* **SUPPLIED MATERIAL**:
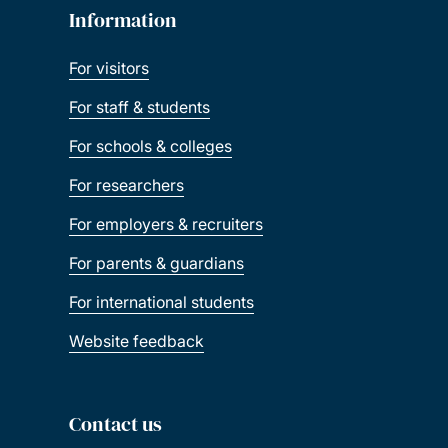
Information
For visitors
For staff & students
For schools & colleges
For researchers
For employers & recruiters
For parents & guardians
For international students
Website feedback
Contact us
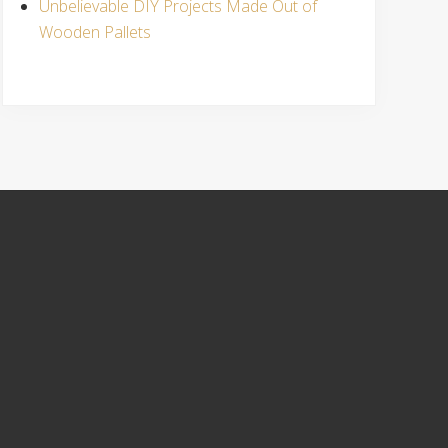
Unbelievable DIY Projects Made Out of
Wooden Pallets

* **DESCRIPTION OF THE TASK**: Copy the text of all the entries above line for line, with the same words, spelling, and capitalization. Leave the pictures out of your copy.

* **REPLY TO THE TASK**:
Information
For visitors
For staff & students
For schools & colleges
For researchers
For employers & recruiters
For parents & guardians
For international students
Website feedback
Contact us
Unbelievable DIY Projects Made Out of
Wooden Pallets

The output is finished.